**Task directions**
On the basis of the records below, report how many lines contain the word "letter". Nothing else should be given.

**Data extract**
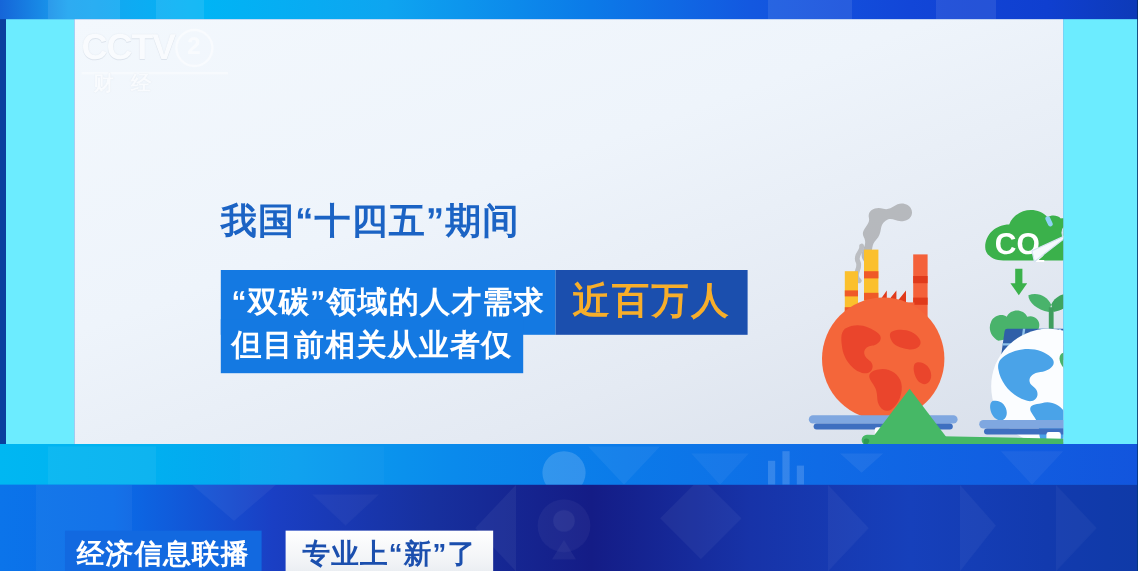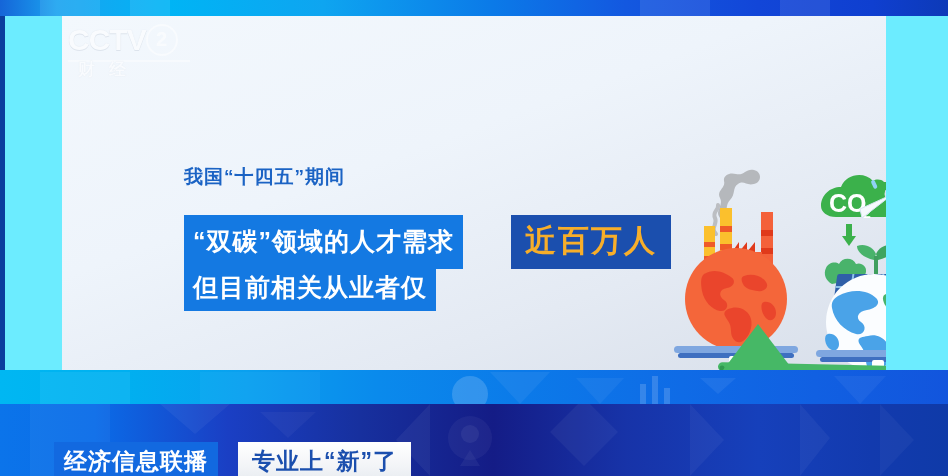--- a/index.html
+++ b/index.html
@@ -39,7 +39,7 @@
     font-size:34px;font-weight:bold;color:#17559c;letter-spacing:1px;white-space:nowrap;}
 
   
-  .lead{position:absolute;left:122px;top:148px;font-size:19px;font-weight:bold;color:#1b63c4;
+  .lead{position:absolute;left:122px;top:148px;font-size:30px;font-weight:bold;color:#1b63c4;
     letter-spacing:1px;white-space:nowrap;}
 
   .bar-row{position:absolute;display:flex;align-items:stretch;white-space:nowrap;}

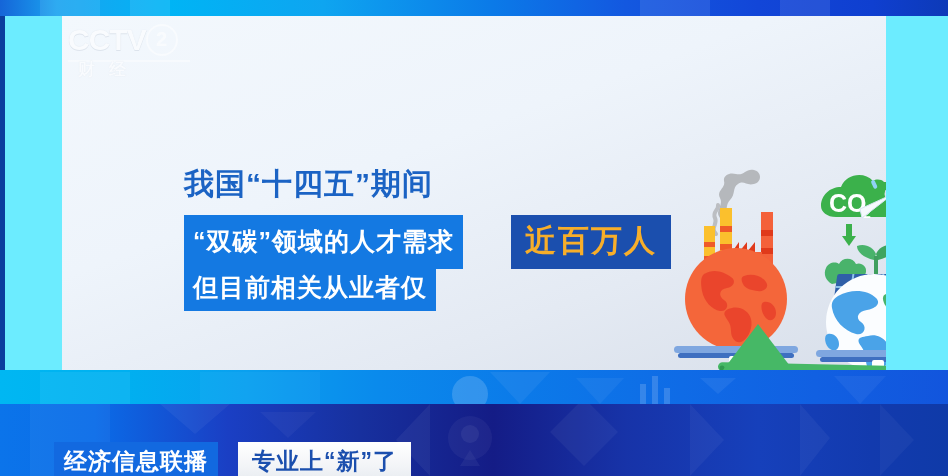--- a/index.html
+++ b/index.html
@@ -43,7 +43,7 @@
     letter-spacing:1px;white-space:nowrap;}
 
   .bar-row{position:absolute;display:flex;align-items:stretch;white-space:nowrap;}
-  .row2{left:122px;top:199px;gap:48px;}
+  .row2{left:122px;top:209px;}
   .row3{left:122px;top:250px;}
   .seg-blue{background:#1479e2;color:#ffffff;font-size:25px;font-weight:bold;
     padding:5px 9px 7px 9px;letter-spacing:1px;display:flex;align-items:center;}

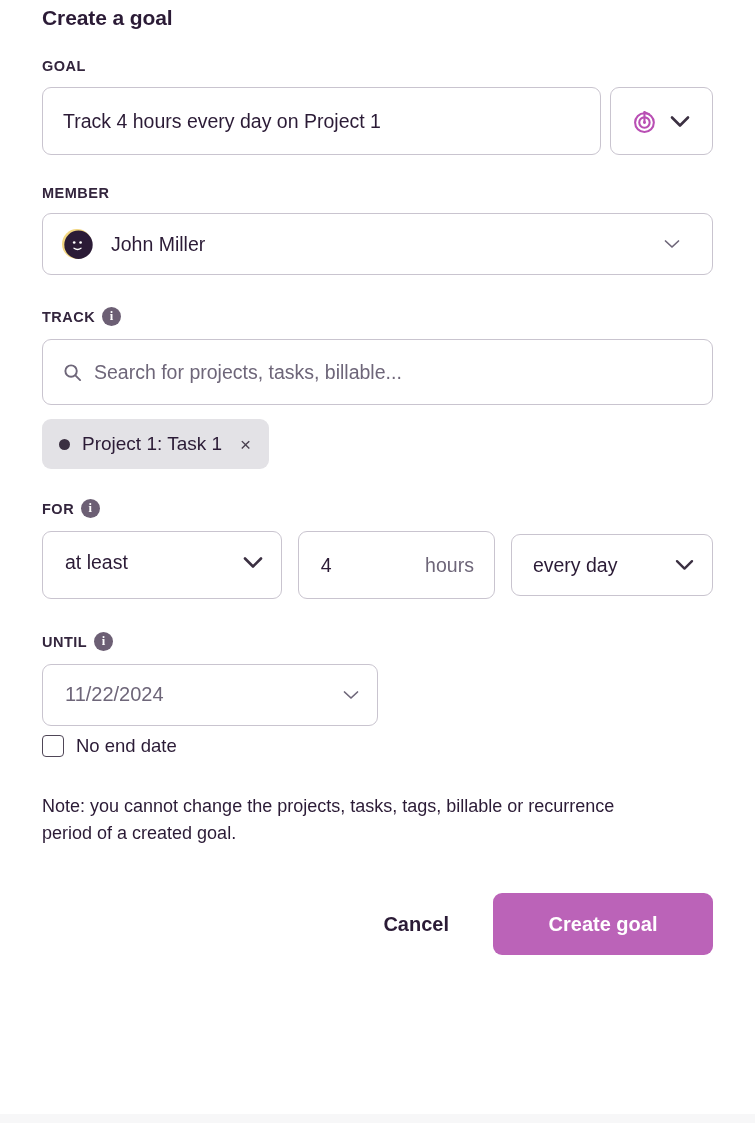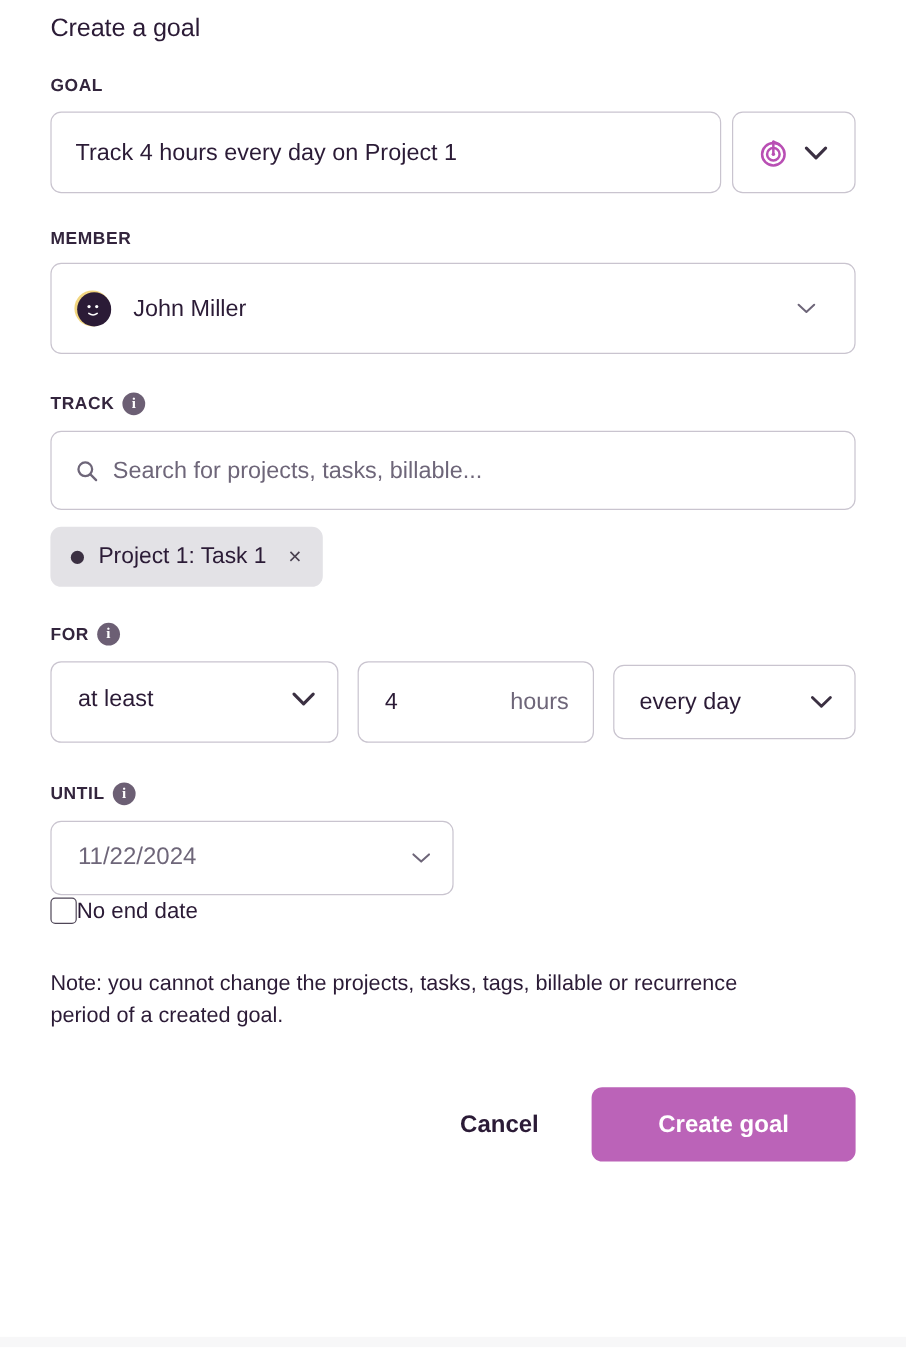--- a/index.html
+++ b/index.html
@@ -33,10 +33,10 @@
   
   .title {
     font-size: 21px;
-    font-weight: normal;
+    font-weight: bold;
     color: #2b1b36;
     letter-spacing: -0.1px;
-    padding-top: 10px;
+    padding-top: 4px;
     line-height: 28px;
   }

**Answer to this task**
5